▶ _WHAT THE TASK REQUIRES_
Where a record contains a picture, omit it; otherwise reproduce the listing exactly.

RECORD EXCERPTS Block Start

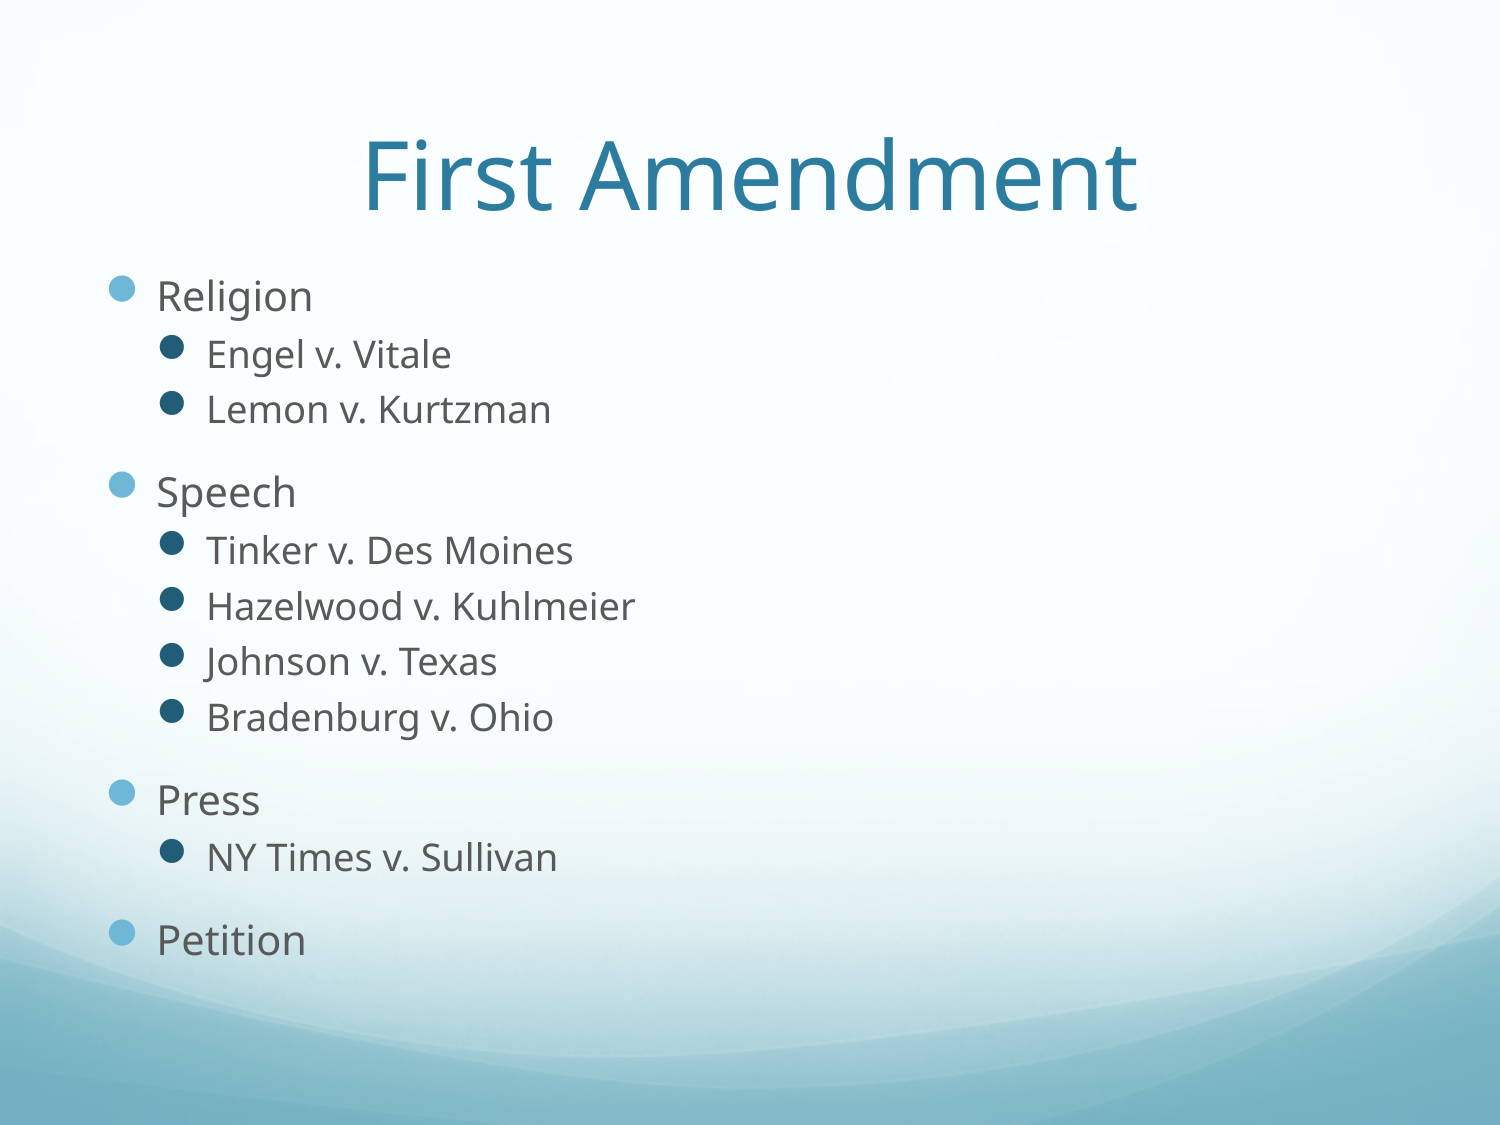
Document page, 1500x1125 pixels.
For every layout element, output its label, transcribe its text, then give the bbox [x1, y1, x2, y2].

title First Amendment [90, 17, 1410, 237]
list Religion Engel v. Vitale Lemon v. Kurtzman Speech Tinker v. Des Moines Hazelwood v. Kuhlmeier Johnson v. Texas Bradenburg v. Ohio Press NY Times v. Sullivan Petition [90, 262, 1410, 975]
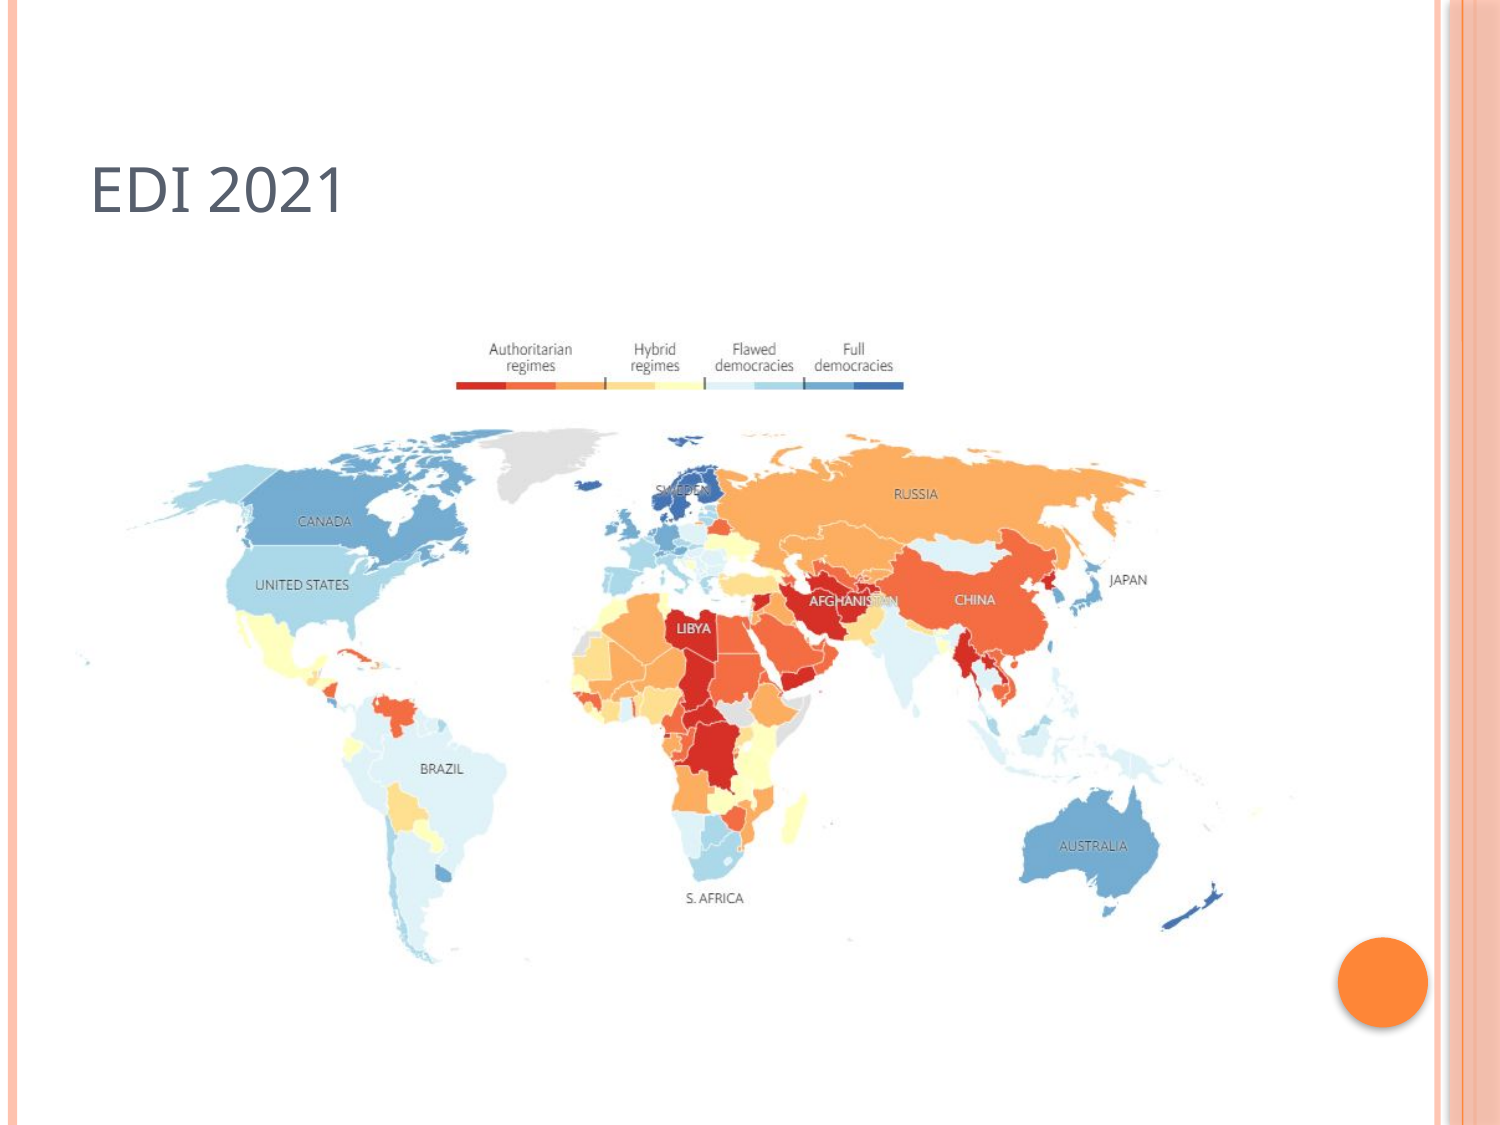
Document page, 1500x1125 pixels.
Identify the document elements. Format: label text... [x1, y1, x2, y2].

title EDI 2021 [75, 45, 1300, 233]
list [74, 329, 1301, 995]
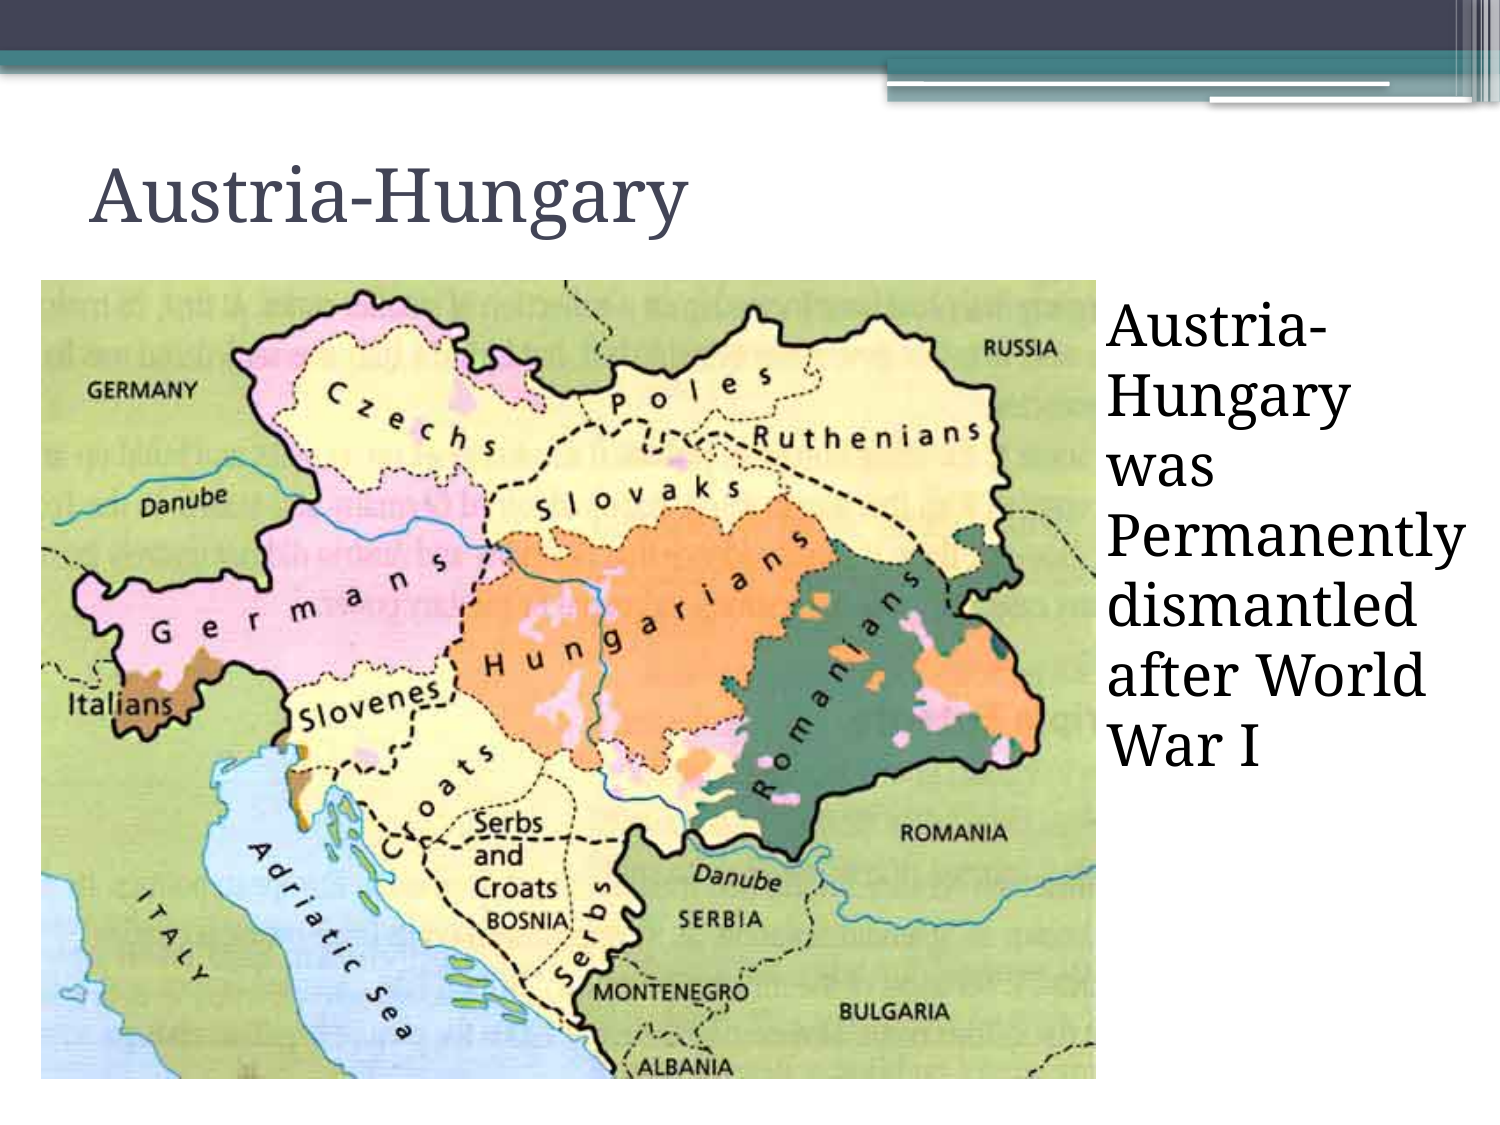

RECORD EXCERPTS Block End

▶ _EXPECTED ANSWER_
Document page, 1500x1125 pixels.
For every layout element, output its label, transcribe its text, then give the bbox [x1, y1, x2, y2].

title First Amendment [90, 17, 1410, 237]
list Religion Engel v. Vitale Lemon v. Kurtzman Speech Tinker v. Des Moines Hazelwood v. Kuhlmeier Johnson v. Texas Bradenburg v. Ohio Press NY Times v. Sullivan Petition [90, 262, 1410, 975]
Document page, 1500x1125 pixels.
Identify the document elements. Format: label text... [x1, y1, x2, y2].

title EDI 2021 [75, 45, 1300, 233]
list [74, 329, 1301, 995]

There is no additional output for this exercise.